2. A bright spot in Pittsburgh
For most of this summer, it felt like Bane was in charge of football in Pittsburgh. Mike Wallace seemed committed to his holdout. Ben Roethlisberger had a slight tear in his rotator cuff. And Antonio Brown and Ike Taylor were a bit too inspired by Olympic boxing.
Well, it sounds like Brown and Taylor made up over breakfast (I know most of my morning-after reconciliations have come with breakfast burritos), and the news today is that Mike Wallace will be back with the team for Week 1. With Rashard Mendenhall on the PUP and Isaac Redman still a bit of a question mark, Roethlisberger will need every receiving outlet the Steelers can put together. Wallace gives Pittsburgh an offensive element that few teams in the league have, and combined with the expectations for Brown after a big 2011, they make up most of the Steelers offense.
3. The latest track to football leap
Jeff Demps, formerly of the Florida Gators football team, and more recently, the silver-medal 4×100 Olympic relay team, has apparently figured out that the Olympics take place every four years. The do-everything back and kick-return specialist has reportedly signed with an agent and is set to pursue a career in the NFL.
Demps is the latest in the line of track stars who’ve made the jump to the NFL — Willie Gault is the one that comes to mind — and it should be interesting to see what team is willing to give him a shot, and in what capacity. Two years ago, the idea of using Demps as a kick returner would be a given, but with the change in kickoff rules, the value of the position has never been lower. Still, with the increased need for space players on offense, it’d be a surprise to not see him catch on somewhere.
4. Larry Fitzgerald’s lady troubles
With the quarterback situation in Arizona, no one would blame Larry Fitzgerald if he were longing for happier times. Yet when asked by Jim Corbett of USA Today whether he considered what life would be like had Kurt Warner not retired, Fitzgerald said he doesn’t. “I try not to let my mind go there,” he said. “It’s like laying in bed with your wife, thinking about an old girlfriend. It’s not fair.'”

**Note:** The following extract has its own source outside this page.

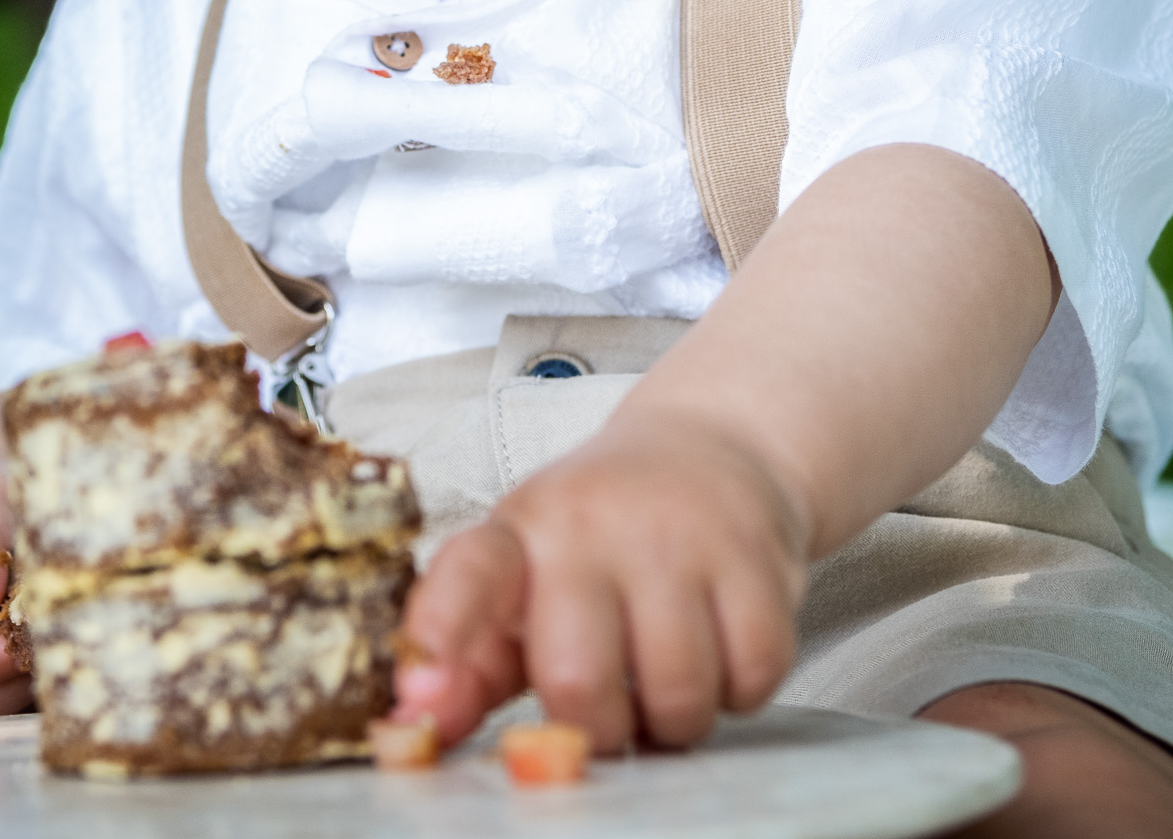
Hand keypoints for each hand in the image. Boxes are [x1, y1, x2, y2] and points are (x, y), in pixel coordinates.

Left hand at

It’s strange to think of Larry Fitzgerald’s career as a disappointment, because in most ways it’s not. As Corbett notes, Fitzgerald is poised to be the youngest player in NFL history to reach 700 receptions. He and the Johnsons comprise the most talented trio of wide receivers in football. Still, even at age 29, it’s already starting to feel like Fitzgerald will be a case of what might’ve been, and by no fault of his own. It’s John Navarre’s. And Richard Bartel’s. Or any of the other unremarkable quarterbacks that Corbett lists. Fitzgerald managed 80 catches by way of the Kevin Kolb–John Skelton combo last season, the lowest per-game average since his rookie season. It’s a career that will likely end in Canton, but for players like Fitzgerald, even the Hall of Fame doesn’t seem like enough. It may not be fair for him to think of better days, but neither is the possibility that an all-timer may never get the chance to show it.